And I have the swollen, tender eye to prove it. And a scratch! Don’t forget the scratch! (Don’t worry… I’m fine.)
I sort of deserved it. I was breaking the rules. The fine store I was shopping in has a five-item-limit rule and I had more than five. Like, five times more than the limit.
I was in a hurry because Matt and I had dinner reservations (we were on the call-ahead list) for Outback. I was hungry, and I was breaking the rules, so I was rushing.
I pulled a shirt over my head and pulled down as hard and fast as I could, and the hard metal (okay, really thick cardboard) price tag sliced my eye. In the midst of the searing pain shooting through my eye-lid I found myself awkwardly stuck, arms sticking out of differing holes, head not quite out the neck-hole. I was nearly panicking, thinking I was bleeding all over this shirt. When I finally got the shirt on I found that I was not, in fact producing the amount of blood that I felt the pain justified. I guess that was good, but the amount of pain was surprising for such a tiny scratch.
The shirt looked pretty good but, just to punish it, I removed it (ever so gingerly), and hung it on the “not-gonna-buy” peg.

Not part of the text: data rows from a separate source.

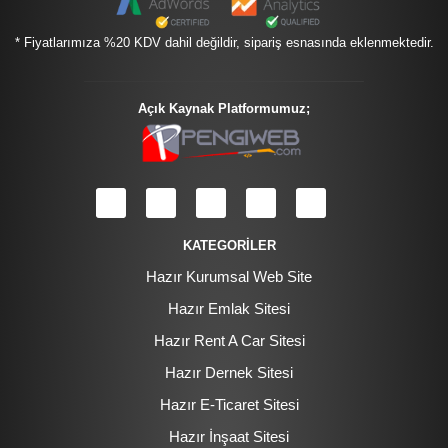
* Fiyatlarımıza %20 KDV dahil değildir, sipariş esnasında eklenmektedir.
Açık Kaynak Platformumuz;
KATEGORİLER
Hazır Kurumsal Web Site
Hazır Emlak Sitesi
Hazır Rent A Car Sitesi
Hazır Dernek Sitesi
Hazır E-Ticaret Sitesi
Hazır İnşaat Sitesi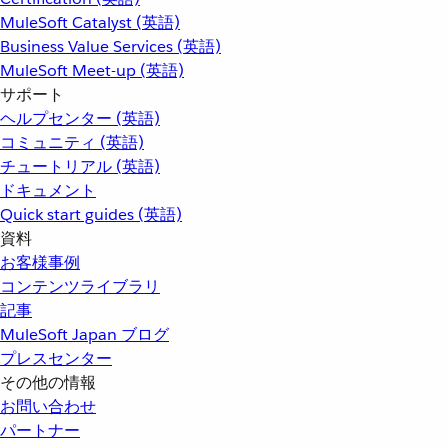
MuleSoft Catalyst (英語)
Business Value Services (英語)
MuleSoft Meet-up (英語)
サポート
ヘルプセンター (英語)
コミュニティ (英語)
チュートリアル (英語)
ドキュメント
Quick start guides (英語)
資料
お客様事例
コンテンツライブラリ
記事
MuleSoft Japan ブログ
プレスセンター
その他の情報
お問い合わせ
パートナー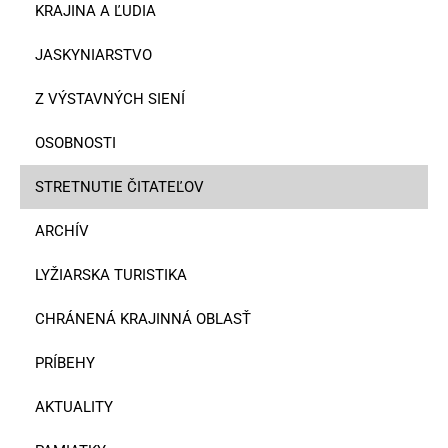
KRAJINA A ĽUDIA
JASKYNIARSTVO
Z VÝSTAVNÝCH SIENÍ
OSOBNOSTI
STRETNUTIE ČITATEĽOV
ARCHÍV
LYŽIARSKA TURISTIKA
CHRÁNENÁ KRAJINNÁ OBLASŤ
PRÍBEHY
AKTUALITY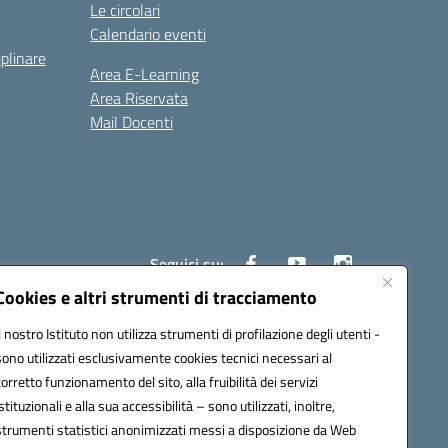
Le circolari
Calendario eventi
iplinare
Area E-Learning
Area Riservata
Mail Docenti
Seguici su:
Cookies e altri strumenti di tracciamento
Il nostro Istituto non utilizza strumenti di profilazione degli utenti -
80008@pec.istruzione.it
sono utilizzati esclusivamente cookies tecnici necessari al
corretto funzionamento del sito, alla fruibilità dei servizi
istituzionali e alla sua accessibilità – sono utilizzati, inoltre,
strumenti statistici anonimizzati messi a disposizione da Web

The rest of my trying-on experience went without attack. I found seven items I wanted to buy but only enough in my envelope to purchase five of them. I had to turn down a really cute (and on sale) jean skirt and a cute all-weather shirt. (That means, for Texans, that it was sleeveless.) That’s okay. I’ll be able to find another jean skirt one day and one of the shirts I did end up buying was a similar all-weather shirt. I’m good.
I woke up the next morning to a slightly swollen eye, a scratch that was easily covered up by makeup, and a bruise that hurt like the dickens when I washed my face. If you saw me at chapel Sunday you probably didn’t even notice, and I’m glad for that. Mostly. (If it looked as badly as I imagined it would due to the amount of pain I experienced, you might mistake me for a boxing champion… or the one who lost.)